A Doomsday Scenario Meant For the Sci-Fi Books

Sci-fi writer Isaac Asimov might be musing in his grave with the most recent of stranger-than-fiction scenarios which have hit the popular consciousness in recent months. This has something to do with the possibility of a man-made black hole gobbling up Earth; yep – the possibility is legit, or the allegations concerning it, at least. Now that the Large Hadron Collider is almost operational, the concerns of two scientists are put to the test.
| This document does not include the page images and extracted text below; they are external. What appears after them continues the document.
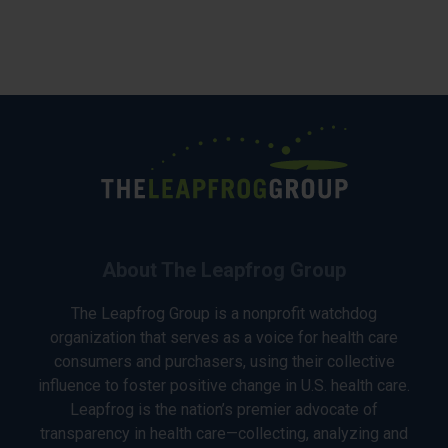
About The Leapfrog Group
The Leapfrog Group is a nonprofit watchdog
organization that serves as a voice for health care
consumers and purchasers, using their collective
influence to foster positive change in U.S. health care.
Leapfrog is the nation’s premier advocate of
transparency in health care—collecting, analyzing and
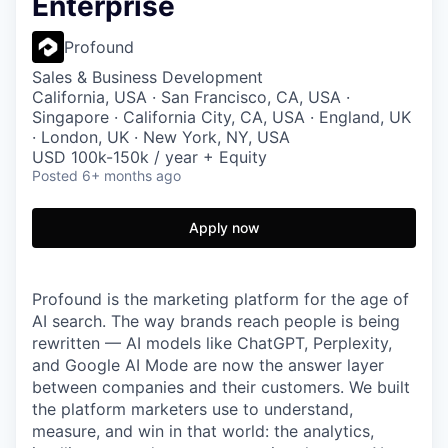
Enterprise
Profound
Sales & Business Development
California, USA · San Francisco, CA, USA ·
Singapore · California City, CA, USA · England, UK
· London, UK · New York, NY, USA
USD 100k-150k / year + Equity
Posted
6+ months ago
Apply now
Profound is the marketing platform for the age of
AI search. The way brands reach people is being
rewritten — AI models like ChatGPT, Perplexity,
and Google AI Mode are now the answer layer
between companies and their customers. We built
the platform marketers use to understand,
measure, and win in that world: the analytics,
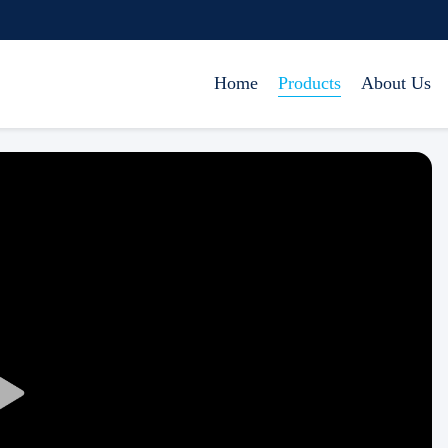
Home
Products
About Us
Play
Video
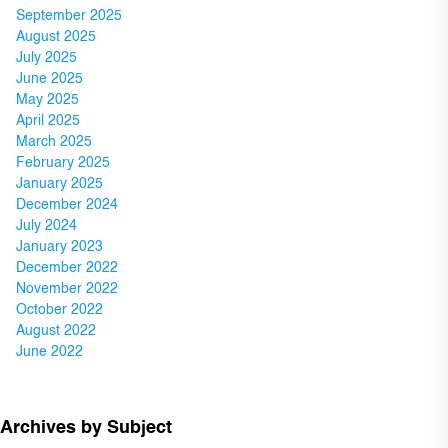
September 2025
August 2025
July 2025
June 2025
May 2025
April 2025
March 2025
February 2025
January 2025
December 2024
July 2024
January 2023
December 2022
November 2022
October 2022
August 2022
June 2022
Archives by Subject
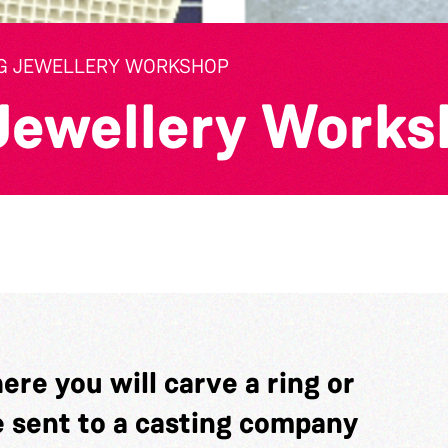
G JEWELLERY WORKSHOP
Jewellery Works
re you will carve a ring or
e sent to a casting company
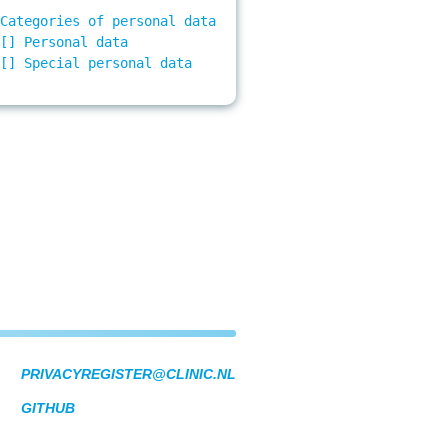
Categories of personal data

[] Personal data

[] Special personal data

PRIVACYREGISTER@CLINIC.NL
GITHUB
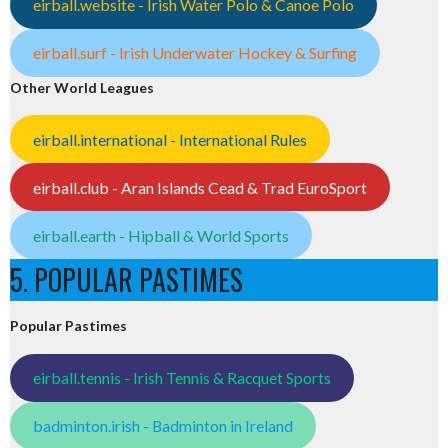
eirball.website - Irish Water Polo & Canoe Polo
eirball.surf - Irish Underwater Hockey & Surfing
Other World Leagues
eirball.international - International Rules
eirball.club - Aran Islands Cead & Trad EuroSport
eirball.earth - Hipball & World Sports
5. POPULAR PASTIMES
Popular Pastimes
eirball.tennis - Irish Tennis & Racquet Sports
badminton.irish - Badminton in Ireland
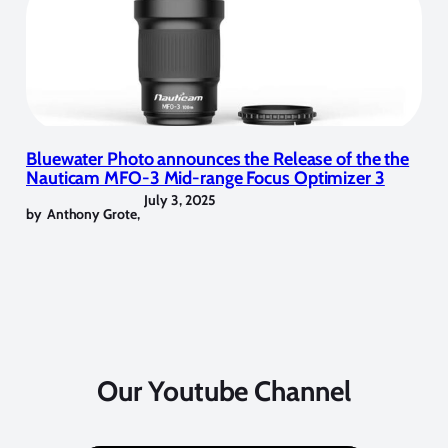
Bluewater Photo announces the Release of the the
Nauticam MFO-3 Mid-range Focus Optimizer 3
July 3, 2025
by
Anthony Grote
,
Our Youtube Channel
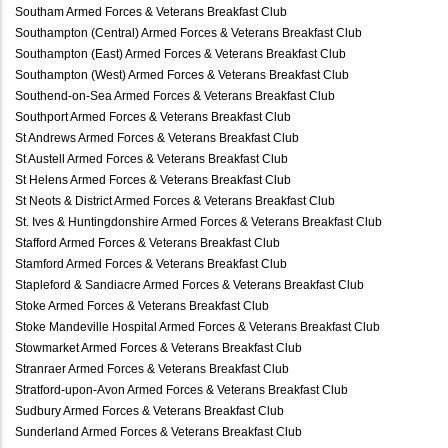
Southam Armed Forces & Veterans Breakfast Club
Southampton (Central) Armed Forces & Veterans Breakfast Club
Southampton (East) Armed Forces & Veterans Breakfast Club
Southampton (West) Armed Forces & Veterans Breakfast Club
Southend-on-Sea Armed Forces & Veterans Breakfast Club
Southport Armed Forces & Veterans Breakfast Club
St Andrews Armed Forces & Veterans Breakfast Club
St Austell Armed Forces & Veterans Breakfast Club
St Helens Armed Forces & Veterans Breakfast Club
St Neots & District Armed Forces & Veterans Breakfast Club
St. Ives & Huntingdonshire Armed Forces & Veterans Breakfast Club
Stafford Armed Forces & Veterans Breakfast Club
Stamford Armed Forces & Veterans Breakfast Club
Stapleford & Sandiacre Armed Forces & Veterans Breakfast Club
Stoke Armed Forces & Veterans Breakfast Club
Stoke Mandeville Hospital Armed Forces & Veterans Breakfast Club
Stowmarket Armed Forces & Veterans Breakfast Club
Stranraer Armed Forces & Veterans Breakfast Club
Stratford-upon-Avon Armed Forces & Veterans Breakfast Club
Sudbury Armed Forces & Veterans Breakfast Club
Sunderland Armed Forces & Veterans Breakfast Club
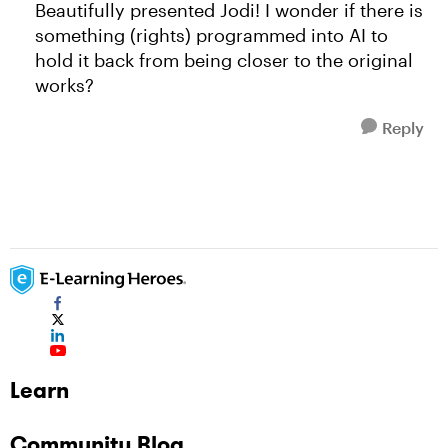
Beautifully presented Jodi! I wonder if there is
something (rights) programmed into AI to
hold it back from being closer to the original
works?
Reply
Learn
Community Blog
blackholeThe claims were indeed sensational and made for the tabloids: last March 21, Walter Wagner and Luis Sancho filed a lawsuit against the builders of the LHC, housed within the CERN laboratory in Switzerland. Both claim that the collider can spawn planet-devouring particles (miniature black holes), among other things. Now, to put things in the proper perspective, these claims are in fact nothing new: Wagner has previously proposed that the same thing could happen with a similar apparatus in Brookhaven National Laboratory, and nothing disastrous has ever happened to New York since the particle collider became fully operational in 2000, let alone to the Earth.

The idea is pregnant with possibilities nonetheless. The LHC does create microscopic black holes, but these exist for a minute fraction of a second before passing on into obscurity, and are ultimately harmless. The proposition of Wagner and Sancho that a multitude of such particles can somehow combine and feed on existing matter is stuff of science fiction, according to the opposing side. Other claims, like the formation ‘negative strangelets’ which modify all matter they touch, and the conversion of atoms into other types of matter by single-poled particles, have been dismissed by those who oppose the duo as virtually beyond the realm of possibility. But that’s for the courts and the public consensus to decide on as well.

The fact is, the collisions which the Large Haldron Collider intends to emulate are a common thing in nature. Particle collisions are inevitable when intensely-charged cosmic rays continuously bombard the Earth – if such impacts really posed a threat, everyone in the planet would have felt it long ago. But stating that something is even virtually impossible isn’t always easy in the all-probable field of science. There are scientists who are hard-pressed to agree with the consensus that the particle collider poses no potential threat. As long as there exists a sliver of possibility to the contrary, there will always be someone who’ll build up on it and distort it to sensational proportions.

The lawsuit ensues even as the launching of the Large Haldron Collider looms. Fortunately, the issue can be fully settled not through scientific debate, but by more definitive regulatory issues. CERN claims that it has complied with all European regulations to the letter. Once the collider becomes fully-functional though, the attention would shift from the negative uncertainties to the positive possibilities anyway, and the LHC would be put to good use. The issue is conversation fodder nonetheless, creating lively cocktail and chat room discussions, and it’ll only probably get that far. Doomsday soothsayers are entertaining at the very least, but it’s better to be amused with your fingers crossed nonetheless.